**What you are asked to do:** Please copy every one of the rows below line by line, reproducing each character without any change.
====
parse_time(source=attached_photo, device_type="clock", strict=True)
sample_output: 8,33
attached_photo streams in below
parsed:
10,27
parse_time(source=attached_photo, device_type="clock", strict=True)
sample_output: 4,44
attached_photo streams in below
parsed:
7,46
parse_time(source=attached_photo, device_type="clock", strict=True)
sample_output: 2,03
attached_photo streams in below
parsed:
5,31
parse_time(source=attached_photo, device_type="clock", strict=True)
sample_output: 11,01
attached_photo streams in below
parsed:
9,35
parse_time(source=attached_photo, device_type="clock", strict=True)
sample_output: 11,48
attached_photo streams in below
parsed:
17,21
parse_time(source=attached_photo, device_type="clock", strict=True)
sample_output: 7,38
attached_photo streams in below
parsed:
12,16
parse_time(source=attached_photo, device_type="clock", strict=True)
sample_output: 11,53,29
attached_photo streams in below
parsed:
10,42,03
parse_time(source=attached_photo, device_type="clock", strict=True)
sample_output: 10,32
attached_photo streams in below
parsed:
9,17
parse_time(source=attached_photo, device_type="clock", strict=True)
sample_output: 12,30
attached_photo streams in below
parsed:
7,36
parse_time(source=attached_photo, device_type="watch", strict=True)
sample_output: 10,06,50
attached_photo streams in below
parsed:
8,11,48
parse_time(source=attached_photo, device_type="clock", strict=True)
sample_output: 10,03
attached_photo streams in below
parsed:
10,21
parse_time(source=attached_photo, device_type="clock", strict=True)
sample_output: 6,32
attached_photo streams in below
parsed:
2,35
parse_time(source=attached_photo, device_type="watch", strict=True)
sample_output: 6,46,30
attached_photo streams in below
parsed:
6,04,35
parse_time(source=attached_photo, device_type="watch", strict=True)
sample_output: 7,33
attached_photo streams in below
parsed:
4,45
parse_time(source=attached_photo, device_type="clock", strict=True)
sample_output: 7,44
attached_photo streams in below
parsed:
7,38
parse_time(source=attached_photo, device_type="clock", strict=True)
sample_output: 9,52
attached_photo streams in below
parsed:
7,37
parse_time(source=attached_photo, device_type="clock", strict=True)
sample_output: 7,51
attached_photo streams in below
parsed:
====
**Result for this task:**
parse_time(source=attached_photo, device_type="clock", strict=True)
sample_output: 8,33
attached_photo streams in below
parsed:
10,27
parse_time(source=attached_photo, device_type="clock", strict=True)
sample_output: 4,44
attached_photo streams in below
parsed:
7,46
parse_time(source=attached_photo, device_type="clock", strict=True)
sample_output: 2,03
attached_photo streams in below
parsed:
5,31
parse_time(source=attached_photo, device_type="clock", strict=True)
sample_output: 11,01
attached_photo streams in below
parsed:
9,35
parse_time(source=attached_photo, device_type="clock", strict=True)
sample_output: 11,48
attached_photo streams in below
parsed:
17,21
parse_time(source=attached_photo, device_type="clock", strict=True)
sample_output: 7,38
attached_photo streams in below
parsed:
12,16
parse_time(source=attached_photo, device_type="clock", strict=True)
sample_output: 11,53,29
attached_photo streams in below
parsed:
10,42,03
parse_time(source=attached_photo, device_type="clock", strict=True)
sample_output: 10,32
attached_photo streams in below
parsed:
9,17
parse_time(source=attached_photo, device_type="clock", strict=True)
sample_output: 12,30
attached_photo streams in below
parsed:
7,36
parse_time(source=attached_photo, device_type="watch", strict=True)
sample_output: 10,06,50
attached_photo streams in below
parsed:
8,11,48
parse_time(source=attached_photo, device_type="clock", strict=True)
sample_output: 10,03
attached_photo streams in below
parsed:
10,21
parse_time(source=attached_photo, device_type="clock", strict=True)
sample_output: 6,32
attached_photo streams in below
parsed:
2,35
parse_time(source=attached_photo, device_type="watch", strict=True)
sample_output: 6,46,30
attached_photo streams in below
parsed:
6,04,35
parse_time(source=attached_photo, device_type="watch", strict=True)
sample_output: 7,33
attached_photo streams in below
parsed:
4,45
parse_time(source=attached_photo, device_type="clock", strict=True)
sample_output: 7,44
attached_photo streams in below
parsed:
7,38
parse_time(source=attached_photo, device_type="clock", strict=True)
sample_output: 9,52
attached_photo streams in below
parsed:
7,37
parse_time(source=attached_photo, device_type="clock", strict=True)
sample_output: 7,51
attached_photo streams in below
parsed:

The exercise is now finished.